Detection of DNA loss in ΔruvAB ΔrecG and ΔruvC ΔrecG mutants.
(A) Map of the chromosome showing the three SalI fragments surrounding the DSB. The coordinates of the restriction sites are shown in blue. The palindrome is shown as a green triangle and the 1.5 kb 3x χ arrays are shown as red lines. The relative position of the codB probe is represented by a small black rectangle. OP and OD indicate origin-proximal and origin-distal sides of the break, respectively. (B) Gels probed with codB probe and cysN probe. All strains were grown in the presence of 0.2% arabinose for 60 minutes. DSB+ strains contain the palindrome while DSB− strains do not. Strains used were; Rec+ (DL4184 and DL4201), ΔruvAB ΔrecG (DL4260 and DL4313), ΔruvC (DL4913 and DL4914), ΔrecG (DL4311 and DL4312), ΔruvC ΔrecG (DL4941 and DL4942).

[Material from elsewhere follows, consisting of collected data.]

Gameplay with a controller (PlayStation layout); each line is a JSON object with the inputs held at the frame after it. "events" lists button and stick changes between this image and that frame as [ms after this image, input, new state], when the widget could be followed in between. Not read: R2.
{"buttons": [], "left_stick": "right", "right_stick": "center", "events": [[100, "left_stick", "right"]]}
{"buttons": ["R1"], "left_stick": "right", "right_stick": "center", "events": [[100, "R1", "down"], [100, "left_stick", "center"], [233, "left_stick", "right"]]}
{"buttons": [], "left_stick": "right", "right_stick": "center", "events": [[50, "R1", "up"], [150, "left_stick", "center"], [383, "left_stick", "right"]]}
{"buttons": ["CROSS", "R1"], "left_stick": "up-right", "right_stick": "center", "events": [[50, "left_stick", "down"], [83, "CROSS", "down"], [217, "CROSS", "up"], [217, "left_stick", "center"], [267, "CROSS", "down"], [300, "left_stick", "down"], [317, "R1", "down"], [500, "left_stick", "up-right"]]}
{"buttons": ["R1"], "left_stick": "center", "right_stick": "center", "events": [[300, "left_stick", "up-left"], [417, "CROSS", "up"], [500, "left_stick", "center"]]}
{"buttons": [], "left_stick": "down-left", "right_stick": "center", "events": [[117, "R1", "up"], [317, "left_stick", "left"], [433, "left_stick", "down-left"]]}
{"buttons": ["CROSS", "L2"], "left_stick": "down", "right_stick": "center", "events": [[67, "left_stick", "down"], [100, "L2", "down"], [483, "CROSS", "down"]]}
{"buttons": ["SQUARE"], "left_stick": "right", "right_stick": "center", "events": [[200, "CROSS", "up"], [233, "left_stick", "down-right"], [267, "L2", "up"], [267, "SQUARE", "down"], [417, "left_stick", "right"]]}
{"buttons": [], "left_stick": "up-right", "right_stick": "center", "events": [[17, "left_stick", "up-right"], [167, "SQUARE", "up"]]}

All lanes shown for each probe were derived from the same membrane. (C) Quantification (represented as mean ± SEM where n = 3) of linear and branched DNA relative to Rec+. Statistical analysis was carried out using an unpaired T-test. ** represents p<0.01.
Figure 8.
(A) Stabilising DSBR intermediates by branch migration. In E. coli, following extensive DNA degradation by RecBCD, a resected 3′ end invades a sister chromosome to establish a D-loop in a reaction catalysed by RecA protein. This is stabilised via branch migration catalysed by RuvAB or RecG to form a Holliday junction that can be resolved to generate a replication fork. Only one end is shown here, but a two-ended reaction can occur as shown in Figure 1. In the absence of branch migration (in a ΔruvAB ΔrecG mutant) the products of RecA-mediated strand-invasion (3-way D-loops) are unstable and non-proficient for repair. This results in extrusion of the invading end from the unbroken chromosome to re-generate a broken end. This end is processed by RecBCD and a second round of strand-invasion is initiated. The whole process is repeated. Over time the broken chromosome is degraded. (B) Stabilising DSBR intermediates by second-end capture. In the canonical eukaryotic DSBR pathway for the repair of a two-ended DSB, one of two 3′ ssDNA ends invades an intact DNA duplex, at a region of homology, to generate a 3-way DNA junction (D-loop). DNA synthesis is then primed off the 3′ DNA end and this leads to the extension of the D-loop, which eventually uncovers enough homology to allow second-end capture. This generates a stable dHJ intermediate, which is then resolved to generate the recombinant products of repair. Alternatively, the 3′ invading DNA strand is extended allowing second-end capture and then both invading strands are ejected and re-anneal in a reaction know as Synthesis Dependant Strand Annealing (SDSA). (C) Unstable DSBR intermediates for the repair of a one-ended DSB by BIR (by D-loop migration) in eukaryotic cells. The 3′ ssDNA ends invades an intact DNA duplex, at a region of homology, to generate a 3-way DNA junction (D-loop). DNA synthesis is primed off the 3′ end. As synthesis proceeds, the unstable D-loop migrates with the replication fork, resulting in the extrusion of the newly synthesised strand and conservative DNA replication. Template switching may occur. The reaction ends when the D-loop either reaches the end of a chromosomes or converges with an oncoming replication fork.